2 weeks after he left the home, he called us, and apologized.  and my heart knew what to do, even after i thought it had shut down, even after of the chaos and damage he had incurred, the holes in the walls, the shattered dishes on the floor, the drops of blood slowly dripping down his arms....even with all of that, my heart opened back up, and loved him.

they haunt me, these memories.  in an achingly hardbutgood way.  now that i am through that year, and have evolved to be able to only give pieces of my heart, i can easily love each of them, being able to pull myself apart from those oftentimes traumatic days and exhausting nights, knowing deep down now that they were not about me. and i know that what we had in that one year is an experience that i could never put into actual words.

i wish that i had been the person there that i am now, but i can't live in reverse.  and it was a stepping stone to getting here, to lynsey 2011.

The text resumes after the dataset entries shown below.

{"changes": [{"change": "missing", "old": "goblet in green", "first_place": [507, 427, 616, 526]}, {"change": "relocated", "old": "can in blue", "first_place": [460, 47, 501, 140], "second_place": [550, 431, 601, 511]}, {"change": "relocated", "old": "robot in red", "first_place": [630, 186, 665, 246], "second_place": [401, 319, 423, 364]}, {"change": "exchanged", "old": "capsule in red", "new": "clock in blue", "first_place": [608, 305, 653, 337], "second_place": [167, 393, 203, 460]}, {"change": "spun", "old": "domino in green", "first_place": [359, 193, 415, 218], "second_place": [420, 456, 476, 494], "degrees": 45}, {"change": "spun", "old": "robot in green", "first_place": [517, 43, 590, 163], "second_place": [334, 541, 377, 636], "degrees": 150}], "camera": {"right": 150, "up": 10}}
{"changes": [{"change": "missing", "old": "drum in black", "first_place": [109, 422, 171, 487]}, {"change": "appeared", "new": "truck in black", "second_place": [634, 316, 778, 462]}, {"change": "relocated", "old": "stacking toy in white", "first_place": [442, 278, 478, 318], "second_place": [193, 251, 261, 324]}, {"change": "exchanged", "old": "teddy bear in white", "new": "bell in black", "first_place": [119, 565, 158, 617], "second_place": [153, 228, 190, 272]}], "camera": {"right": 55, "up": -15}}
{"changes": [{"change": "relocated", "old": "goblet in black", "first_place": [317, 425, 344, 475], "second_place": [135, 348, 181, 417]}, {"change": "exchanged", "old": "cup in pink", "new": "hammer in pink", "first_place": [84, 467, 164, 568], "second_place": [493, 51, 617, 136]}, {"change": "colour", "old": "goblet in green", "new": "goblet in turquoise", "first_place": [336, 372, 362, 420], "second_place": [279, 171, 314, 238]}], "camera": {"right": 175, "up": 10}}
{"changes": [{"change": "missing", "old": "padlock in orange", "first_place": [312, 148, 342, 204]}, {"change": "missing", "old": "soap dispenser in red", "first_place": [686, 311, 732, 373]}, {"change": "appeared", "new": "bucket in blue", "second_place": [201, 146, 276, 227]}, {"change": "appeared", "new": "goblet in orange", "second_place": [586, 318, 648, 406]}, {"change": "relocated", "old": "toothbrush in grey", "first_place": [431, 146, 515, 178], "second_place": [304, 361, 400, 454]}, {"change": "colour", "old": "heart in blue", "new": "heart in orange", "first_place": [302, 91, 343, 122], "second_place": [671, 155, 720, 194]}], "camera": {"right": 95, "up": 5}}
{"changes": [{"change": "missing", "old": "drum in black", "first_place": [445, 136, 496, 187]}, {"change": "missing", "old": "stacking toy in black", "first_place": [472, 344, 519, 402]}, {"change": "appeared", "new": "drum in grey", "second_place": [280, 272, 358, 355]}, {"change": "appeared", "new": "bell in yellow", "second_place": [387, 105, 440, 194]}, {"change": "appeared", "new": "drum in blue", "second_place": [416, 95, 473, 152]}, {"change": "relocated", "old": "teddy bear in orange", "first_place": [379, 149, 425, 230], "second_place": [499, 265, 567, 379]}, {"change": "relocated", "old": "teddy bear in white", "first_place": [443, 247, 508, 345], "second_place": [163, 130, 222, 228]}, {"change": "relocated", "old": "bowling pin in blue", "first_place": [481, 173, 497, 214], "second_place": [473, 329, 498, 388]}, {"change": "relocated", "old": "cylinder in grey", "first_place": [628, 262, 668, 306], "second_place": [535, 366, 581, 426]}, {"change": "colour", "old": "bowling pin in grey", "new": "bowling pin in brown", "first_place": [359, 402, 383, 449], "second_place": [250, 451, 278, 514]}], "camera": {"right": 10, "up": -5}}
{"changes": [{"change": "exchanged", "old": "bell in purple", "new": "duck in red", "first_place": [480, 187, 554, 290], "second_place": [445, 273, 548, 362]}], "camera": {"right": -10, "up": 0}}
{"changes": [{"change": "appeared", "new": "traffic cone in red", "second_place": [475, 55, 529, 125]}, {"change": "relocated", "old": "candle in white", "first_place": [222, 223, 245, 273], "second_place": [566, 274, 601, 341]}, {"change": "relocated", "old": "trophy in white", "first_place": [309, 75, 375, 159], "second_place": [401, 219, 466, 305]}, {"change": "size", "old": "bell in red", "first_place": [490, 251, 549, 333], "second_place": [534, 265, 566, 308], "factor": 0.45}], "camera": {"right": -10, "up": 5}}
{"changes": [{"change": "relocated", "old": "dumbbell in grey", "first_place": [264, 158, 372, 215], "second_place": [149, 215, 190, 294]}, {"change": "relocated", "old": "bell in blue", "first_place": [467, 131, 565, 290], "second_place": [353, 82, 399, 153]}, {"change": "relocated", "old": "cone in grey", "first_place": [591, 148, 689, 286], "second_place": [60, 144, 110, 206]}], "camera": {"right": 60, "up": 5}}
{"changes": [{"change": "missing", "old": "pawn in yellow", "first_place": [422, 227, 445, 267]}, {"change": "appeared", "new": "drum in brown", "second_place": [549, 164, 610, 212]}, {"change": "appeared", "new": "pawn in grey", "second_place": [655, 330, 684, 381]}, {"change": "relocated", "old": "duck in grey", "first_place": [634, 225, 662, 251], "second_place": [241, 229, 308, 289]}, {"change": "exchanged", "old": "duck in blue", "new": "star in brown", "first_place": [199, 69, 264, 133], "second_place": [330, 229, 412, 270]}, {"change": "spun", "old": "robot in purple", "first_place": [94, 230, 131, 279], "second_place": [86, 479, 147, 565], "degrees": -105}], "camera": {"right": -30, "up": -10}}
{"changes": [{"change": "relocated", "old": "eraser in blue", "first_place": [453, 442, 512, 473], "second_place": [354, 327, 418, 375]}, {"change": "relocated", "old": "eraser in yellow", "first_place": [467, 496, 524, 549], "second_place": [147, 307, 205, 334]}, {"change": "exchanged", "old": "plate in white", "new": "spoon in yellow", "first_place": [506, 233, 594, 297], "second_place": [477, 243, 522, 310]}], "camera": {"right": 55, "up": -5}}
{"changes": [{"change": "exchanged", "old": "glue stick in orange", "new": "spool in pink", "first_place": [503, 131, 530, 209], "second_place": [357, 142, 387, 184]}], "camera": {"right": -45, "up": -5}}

the things that i learned, the ways that i changed.  after that year, i will never be the same.

*name changed to protect the innocent

***i've been working on the "fear cycle" and have learned so much about anxiety and control and surrendering.  i'm thinking i might write about that one next.  

3 comments:

kitty said...

Wow Lyns. I didn't realize you had that experience. That would be so SO hard. I too am studying the fear cycle. :) I've been reading all about 40 ways to defeat your fears.

Which outlines some very interesting techniques - many of which I can't see myself using. But a few, think I might be able to entertain!

You know we only have anxiety because we are NICE. I just read that Niceness is the cause of anxiety! So Ha! The next time I am having a moment, I'll remind Trev that it's because I am too nice. :)

kitty said...

BTW. Do you know Emily Johnson? She was a Davis Dart. She is a great blogger (a lot like you) I love both of your blogs so much and have often thought that you would really like her postings. Just wondered if you even knew her????

Rachel Chick said...

Just read this again, Lyns. You are incredible. I love you so much and feel truly privileged to call you my friend. Thank you for sharing yourself and for sharing your experiences. You bless my life so much! I love you! -- more than I could express with just those three little words.